Aimer … Toujours et encore …
On peut concevoir l’amour comme un vague sentiment, presque tiède, que nous subissons plus que nous ne le choisissons ; un « truc » qui s’impose à nous si bien que l’on peut se lever un matin avec le sentiment de ne plus aimer. C’est le drame d’une jeunesse saoulée d’illusions que l’on abreuve sans cesse de soi-disant bons sentiments : la paix, la tolérance, l’amour, etc. Ces mots vides de sens pour une société qui oublie parfois ce que veut dire aimer.
Nous entendons de toute part des revendications à l’amour. C’est l’argument à la mode, l’argument passe-partout pour tout autoriser et tout promouvoir. Au nom de l’amour, que ne permet-on pas ! Mais la société nous propose un amour qui n’est pas de l’amour ! Aimer ne signifie-t-il pas se dépasser, se donner entièrement ? Non pas d’abord en gardant son petit confort, ses petites habitudes ou ses petites sécurités, etc.

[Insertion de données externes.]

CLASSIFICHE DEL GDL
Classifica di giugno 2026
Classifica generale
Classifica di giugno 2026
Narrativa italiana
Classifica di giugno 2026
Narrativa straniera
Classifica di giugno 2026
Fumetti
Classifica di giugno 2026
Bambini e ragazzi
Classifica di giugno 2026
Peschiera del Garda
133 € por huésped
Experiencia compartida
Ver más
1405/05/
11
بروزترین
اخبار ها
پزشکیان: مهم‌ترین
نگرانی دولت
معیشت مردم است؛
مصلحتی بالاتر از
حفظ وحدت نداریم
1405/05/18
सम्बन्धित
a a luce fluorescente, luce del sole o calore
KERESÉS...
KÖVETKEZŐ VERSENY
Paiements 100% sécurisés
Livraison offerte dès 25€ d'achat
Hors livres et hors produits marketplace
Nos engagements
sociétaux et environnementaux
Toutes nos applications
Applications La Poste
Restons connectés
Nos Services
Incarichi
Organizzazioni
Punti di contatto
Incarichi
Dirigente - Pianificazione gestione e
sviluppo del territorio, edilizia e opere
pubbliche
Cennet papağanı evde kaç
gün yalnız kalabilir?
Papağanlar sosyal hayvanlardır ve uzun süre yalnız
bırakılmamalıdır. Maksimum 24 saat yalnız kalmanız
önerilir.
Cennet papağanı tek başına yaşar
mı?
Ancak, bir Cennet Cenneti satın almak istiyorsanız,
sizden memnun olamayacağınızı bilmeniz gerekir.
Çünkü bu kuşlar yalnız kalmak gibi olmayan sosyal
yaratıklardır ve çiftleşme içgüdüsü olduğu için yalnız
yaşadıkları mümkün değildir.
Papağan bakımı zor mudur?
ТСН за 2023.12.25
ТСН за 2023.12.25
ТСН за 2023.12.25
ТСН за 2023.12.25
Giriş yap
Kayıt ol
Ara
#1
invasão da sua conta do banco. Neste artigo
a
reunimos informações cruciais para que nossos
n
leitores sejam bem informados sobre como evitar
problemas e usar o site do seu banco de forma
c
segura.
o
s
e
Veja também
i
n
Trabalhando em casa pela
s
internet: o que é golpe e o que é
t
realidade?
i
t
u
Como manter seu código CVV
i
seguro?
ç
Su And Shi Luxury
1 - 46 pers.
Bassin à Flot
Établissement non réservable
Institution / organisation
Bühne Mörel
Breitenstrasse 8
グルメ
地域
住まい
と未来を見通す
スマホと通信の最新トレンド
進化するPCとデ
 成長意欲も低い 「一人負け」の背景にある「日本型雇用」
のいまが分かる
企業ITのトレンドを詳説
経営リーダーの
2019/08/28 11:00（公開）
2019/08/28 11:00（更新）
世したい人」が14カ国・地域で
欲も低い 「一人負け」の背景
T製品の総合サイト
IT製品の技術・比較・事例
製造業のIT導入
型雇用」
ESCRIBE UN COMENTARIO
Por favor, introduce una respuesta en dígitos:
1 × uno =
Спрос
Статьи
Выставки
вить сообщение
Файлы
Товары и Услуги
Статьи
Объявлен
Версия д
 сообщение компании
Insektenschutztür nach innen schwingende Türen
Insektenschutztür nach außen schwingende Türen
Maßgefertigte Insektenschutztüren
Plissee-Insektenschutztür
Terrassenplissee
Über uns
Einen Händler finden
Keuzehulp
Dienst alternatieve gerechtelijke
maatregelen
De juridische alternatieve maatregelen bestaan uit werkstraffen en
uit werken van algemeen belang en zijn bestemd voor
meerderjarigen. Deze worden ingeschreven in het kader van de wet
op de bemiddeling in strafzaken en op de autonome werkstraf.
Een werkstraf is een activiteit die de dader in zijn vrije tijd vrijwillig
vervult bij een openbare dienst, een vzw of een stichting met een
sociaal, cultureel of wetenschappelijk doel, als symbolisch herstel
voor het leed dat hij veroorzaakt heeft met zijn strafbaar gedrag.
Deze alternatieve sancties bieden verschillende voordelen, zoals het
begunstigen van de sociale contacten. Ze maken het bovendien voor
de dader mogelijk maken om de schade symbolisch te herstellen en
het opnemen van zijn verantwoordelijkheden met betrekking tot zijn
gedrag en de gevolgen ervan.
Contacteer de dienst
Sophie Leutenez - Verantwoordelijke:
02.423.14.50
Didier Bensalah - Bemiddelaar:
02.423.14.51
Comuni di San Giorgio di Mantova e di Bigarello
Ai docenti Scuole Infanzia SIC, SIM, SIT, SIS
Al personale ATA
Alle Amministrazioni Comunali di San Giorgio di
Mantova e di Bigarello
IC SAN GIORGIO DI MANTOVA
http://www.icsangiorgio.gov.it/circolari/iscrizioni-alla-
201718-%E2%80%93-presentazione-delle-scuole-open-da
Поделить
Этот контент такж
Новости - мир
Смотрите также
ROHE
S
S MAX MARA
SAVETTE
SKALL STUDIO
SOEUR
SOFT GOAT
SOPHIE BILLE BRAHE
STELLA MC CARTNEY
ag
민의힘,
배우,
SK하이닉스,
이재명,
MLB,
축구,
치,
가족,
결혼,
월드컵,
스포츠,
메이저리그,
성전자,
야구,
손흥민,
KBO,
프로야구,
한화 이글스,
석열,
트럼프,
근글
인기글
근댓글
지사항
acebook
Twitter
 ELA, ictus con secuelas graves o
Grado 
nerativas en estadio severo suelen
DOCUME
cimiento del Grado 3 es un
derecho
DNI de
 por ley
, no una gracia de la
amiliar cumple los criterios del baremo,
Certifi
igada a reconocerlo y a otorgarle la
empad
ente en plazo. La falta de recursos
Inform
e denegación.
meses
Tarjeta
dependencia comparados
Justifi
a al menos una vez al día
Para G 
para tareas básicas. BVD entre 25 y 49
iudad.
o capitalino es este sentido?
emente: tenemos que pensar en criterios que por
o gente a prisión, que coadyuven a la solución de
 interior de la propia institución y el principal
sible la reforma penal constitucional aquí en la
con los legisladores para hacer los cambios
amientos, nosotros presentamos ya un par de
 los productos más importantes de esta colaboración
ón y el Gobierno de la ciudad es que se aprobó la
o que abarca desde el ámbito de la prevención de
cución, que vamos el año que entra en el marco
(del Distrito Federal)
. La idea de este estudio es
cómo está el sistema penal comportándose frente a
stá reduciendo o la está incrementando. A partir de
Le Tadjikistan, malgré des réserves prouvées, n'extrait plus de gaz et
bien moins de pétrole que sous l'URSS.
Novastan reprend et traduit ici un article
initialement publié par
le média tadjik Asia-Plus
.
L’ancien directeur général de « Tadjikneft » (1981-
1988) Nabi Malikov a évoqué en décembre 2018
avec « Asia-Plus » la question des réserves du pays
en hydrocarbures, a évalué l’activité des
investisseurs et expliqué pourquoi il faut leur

Pourrait-on se donner en se préservant ? Pourrait-on se donner en gardant sa liberté ? Là est le mensonge de ces idéologies qui nous guettent : il faudrait être libre, se garder, s’entretenir, se préserver …
Mais, ne sommes-nous pas capables de plus ? N’aspirons-nous pas à plus ? Nous n’avons pas d’autre exemple de l’amour que le Christ crucifié. Mère Térésa disait : « un amour, pour être vrai, doit faire mal » ! Notre don, notre amour sera ce qu’il nous coutera. Un amour qui ne coûte rien, ce n’est pas de l’amour. Nous pouvons choisir un amour raisonnable, calculé, encadré, posé. Il ne rend pas heureux !
Imitons le don de Dieu ; « agissons comme le Seigneur » dit Saint Paul : là sera notre amour, le prix de notre folie de croyant et de chrétien ! Dans la logique de l’amour du Christ, la première question à se poser n’est pas « qu’est-ce que je reçois ? » ; mais « qu’est-ce que j’abandonne par folie de l’amour de l’autre ? » Comme le Christ sur la croix, aimer signifie « donner sa vie » ; cela passe par donner sa propre chair. Cela se concrétise donc au service de sa famille, au service des autres, au service de la cité (il y en a tant besoin !) … Bref, dans la perte de son temps, dans la perte de sa liberté pour l’autre. Là on aime, parce que, là, on donne son corps.
N’est-ce pas une folie ? Eh oui, je le crois ! Mais le monde n’a jamais avancé avec des tièdes et des raisonnables ; mais avec les passionnés et les exaltés. Le don de soi a quelque chose d’irrationnel, mais tant mieux : ce n’est qu’à ce prix qu’on imite l’amour du Seigneur lui-même.